Изменить размер шрифта - +
“Неудивительно, что патриарх грузинской литературы и общественной мысли Илья Чавчавадзе охотно согласился напечатать “Утро” и по меньшей мере еще четыре стихотворения”, – пишет Рейфилд.

Следующее стихотворение Сосело, восторженная ода “Луне”, говорит о поэте еще больше. В мире горных ледников, где правит божественное провидение, неистовый и угнетенный изгой стремится к священному лунному свету. В третьем стихотворении Сталин разрабатывает “контраст между буйством природы и человека с одной стороны и гармоничностью птиц, музыки, певцов-поэтов – с другой”.

Четвертое стихотворение наиболее красноречиво. Сталин создает образ пророка, гонимого в своем отечестве, странствующего поэта, которому подносит чашу с ядом его собственный народ. Семнадцатилетний Сталин уже рисует себе “маниакальный” мир, где “великих пророков ожидает лишь травля и убийство”. Если в каком-то стихотворении Сталина “есть avis au lecteur” (“предупреждение читателю”), полагает Рейфилд, то уж точно в этом.

Пятое стихотворение Сталина, посвященное любимому поэту грузин, князю Рафаэлю Эристави[37], принесло ему наряду с “Утром” наибольшую поэтическую славу. Именно оно заставило сталинского “инсайдера” в Госбанке подсказать Сталину, когда устроить ограбление на Эриванской площади. Это стихотворение удостоилось включения в сборник к юбилею Эристави в 1899 году. Здесь упоминаются и струны лиры, и жатва крестьянским серпом.

Последнее стихотворение, “Старец Ниника”, появившееся в социалистическом еженедельнике “Квали” (“Плуг”), сочувственно описывает старого героя, который “внукам сказки говорит”. Это идеализированный образ грузина вроде самого Сталина в старости, который сидел на веранде у Черного моря и потчевал молодежь рассказами о своих приключениях.

Ранние стихи Сталина объясняют его навязчивый, разрушительный интерес к литературе в бытность диктатором, а также почтение – и ревность – к блестящим поэтам, таким как Осип Мандельштам и Борис Пастернак. Суждения этого “кремлевского горца” о литературе и влияние на нее, были, по словам Мандельштама из его знаменитого скабрезного антисталинского стихотворения, “как пудовые гири”; “его толстые пальцы, как черви, жирны”. Но, как ни странно, за обликом хвастливого грубияна и тупоумного филистера скрывался классически образованный литератор с неожиданными познаниями. Мандельштам был прав, когда говорил: “Поэзию уважают только у нас – за нее убивают”.

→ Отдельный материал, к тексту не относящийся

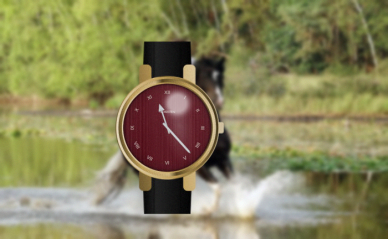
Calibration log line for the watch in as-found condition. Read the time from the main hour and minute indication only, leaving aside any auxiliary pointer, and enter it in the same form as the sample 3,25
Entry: 11,23
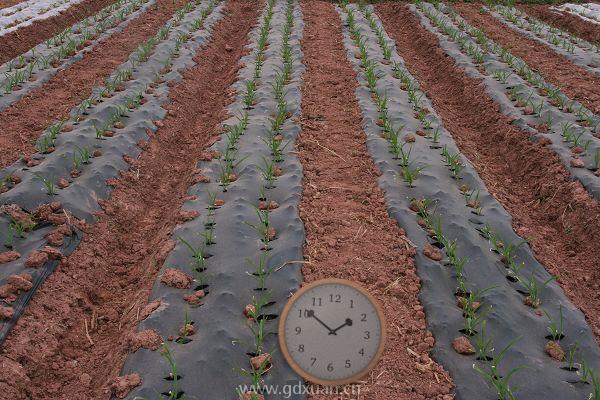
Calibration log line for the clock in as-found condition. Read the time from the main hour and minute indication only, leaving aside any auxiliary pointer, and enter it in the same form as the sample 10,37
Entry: 1,51
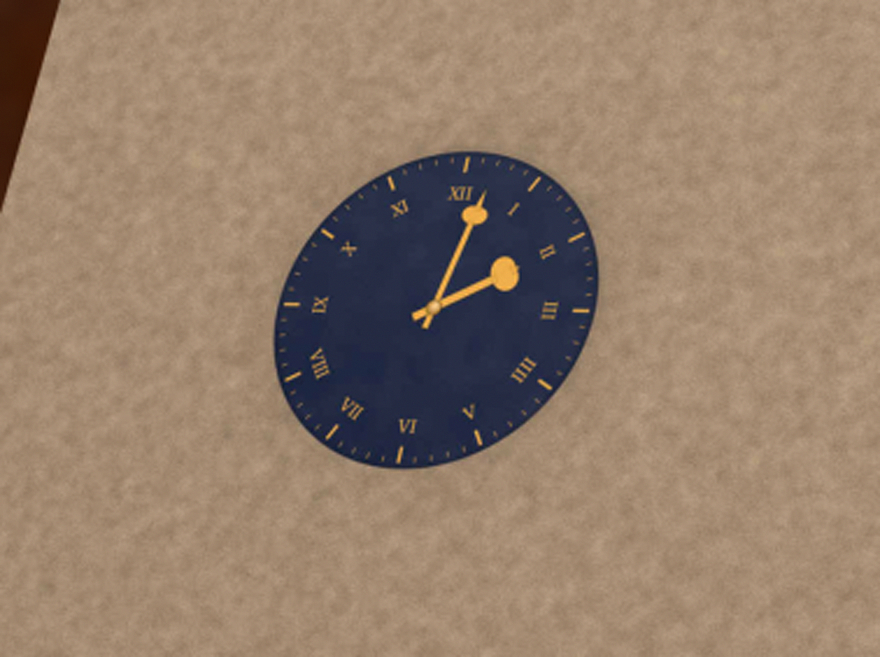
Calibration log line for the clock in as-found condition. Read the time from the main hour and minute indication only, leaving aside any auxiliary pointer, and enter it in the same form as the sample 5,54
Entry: 2,02
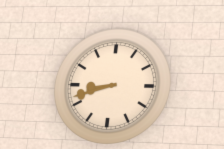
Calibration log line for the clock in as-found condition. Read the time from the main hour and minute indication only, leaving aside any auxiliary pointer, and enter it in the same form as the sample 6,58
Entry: 8,42
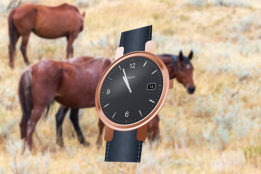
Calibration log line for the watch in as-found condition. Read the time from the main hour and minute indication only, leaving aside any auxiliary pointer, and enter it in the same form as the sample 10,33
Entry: 10,56
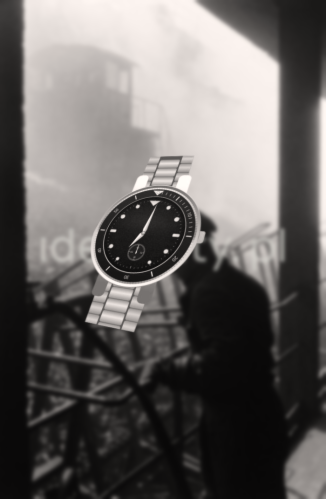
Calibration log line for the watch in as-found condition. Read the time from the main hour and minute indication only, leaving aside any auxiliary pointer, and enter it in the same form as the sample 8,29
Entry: 7,01
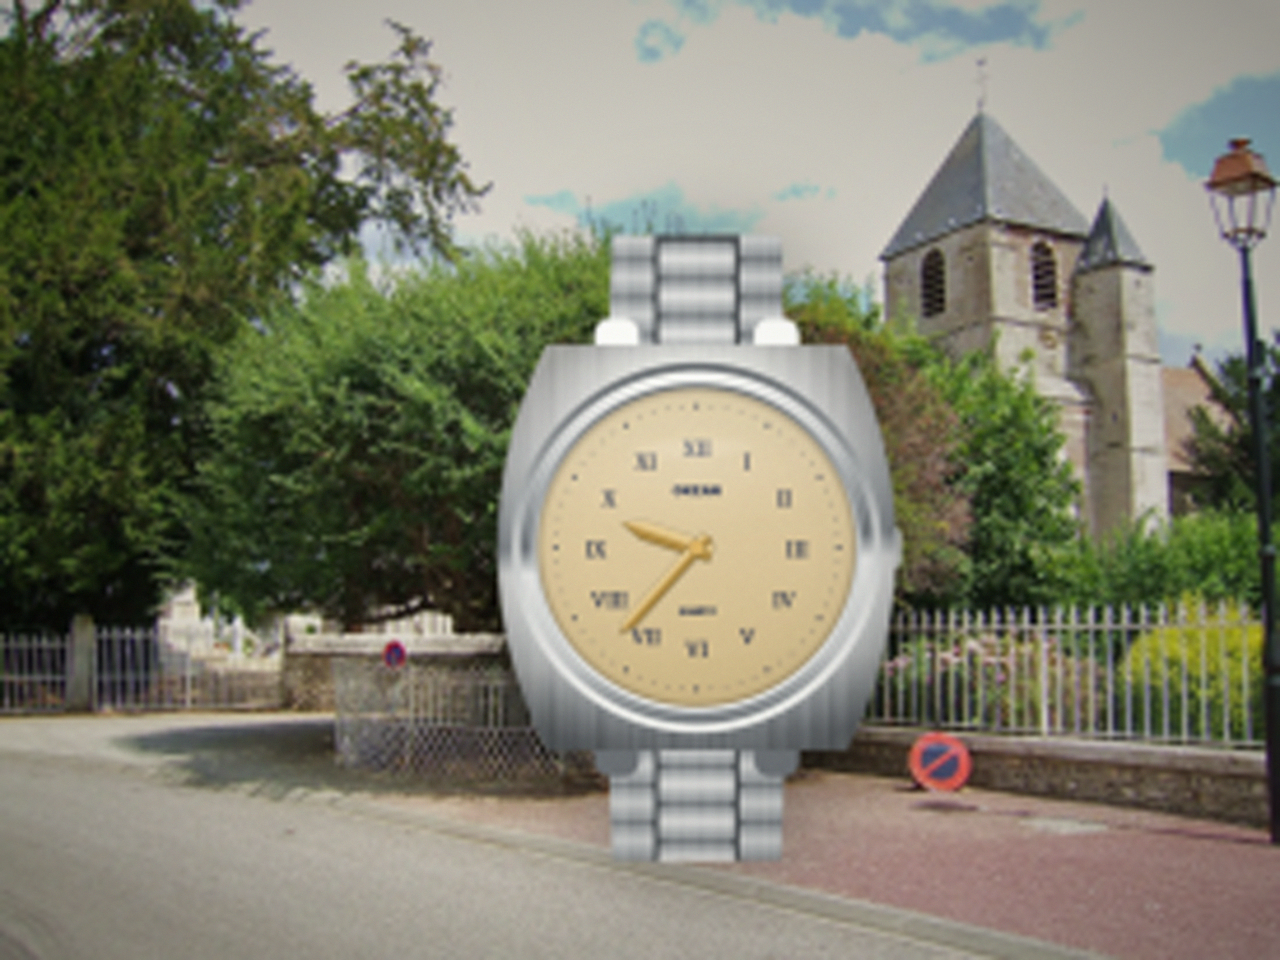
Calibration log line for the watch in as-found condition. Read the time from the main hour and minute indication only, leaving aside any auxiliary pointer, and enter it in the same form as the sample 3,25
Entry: 9,37
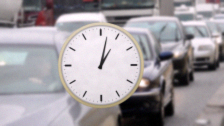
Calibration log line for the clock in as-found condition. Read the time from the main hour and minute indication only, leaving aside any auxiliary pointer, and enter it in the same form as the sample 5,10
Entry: 1,02
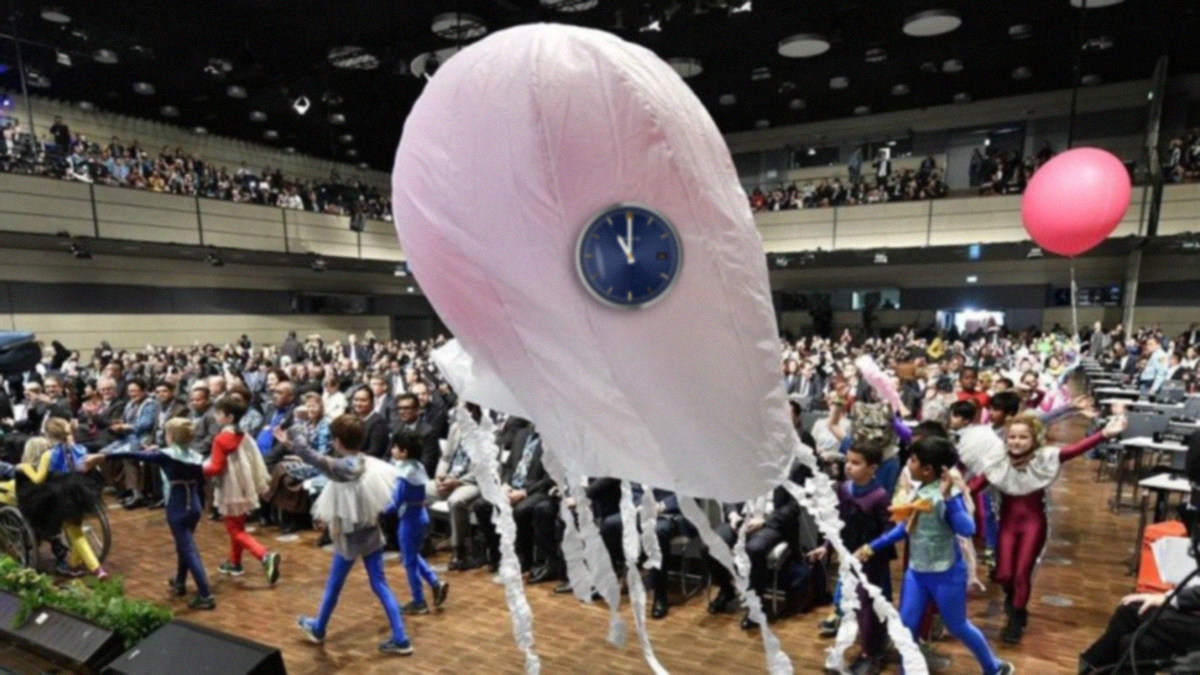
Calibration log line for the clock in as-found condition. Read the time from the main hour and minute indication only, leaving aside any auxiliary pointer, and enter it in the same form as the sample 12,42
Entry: 11,00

Бывший романтический поэт презирал и искоренял модернизм, но благоволил собственному, исковерканному варианту романтизма – социалистическому реализму. Он знал наизусть Некрасова и Пушкина, читал в переводе Гете и Шекспира, цитировал Уолта Уитмена. Он без конца говорил о грузинских поэтах, которых читал в детстве, и сам помогал редактировать русский перевод “Витязя в тигровой шкуре” Руставели: он перевел несколько строф и скромно спросил, подойдет ли его перевод.

Сталин уважал художественный талант и предпочитал убивать скорее партийных писак, чем великих поэтов. Поэтому после ареста Мандельштама Сталин приказал: “Изолировать, но сохранить”. Он “сохранил” большинство своих гениев, например Шостаковича, Булгакова и Эйзенштейна; он то звонил им и подбадривал их, то обличал и доводил до нищеты. Однажды такая телефонная молния с Олимпа застала врасплох Пастернака. Сталин спрашивал о Мандельштаме: “Но ведь он же мастер, мастер?” Трагедия Мандельштама была предопределена не только его самоубийственным решением высмеять Сталина в стихах – то есть теми средствами, которыми сам диктатор передавал свои детские мечтания, – но и тем, что Пастернак не сумел подтвердить, что его коллега – мастер. Мандельштам не был приговорен к смерти, но не был и “сохранен”, погибнув на пути в ад ГУЛАГа.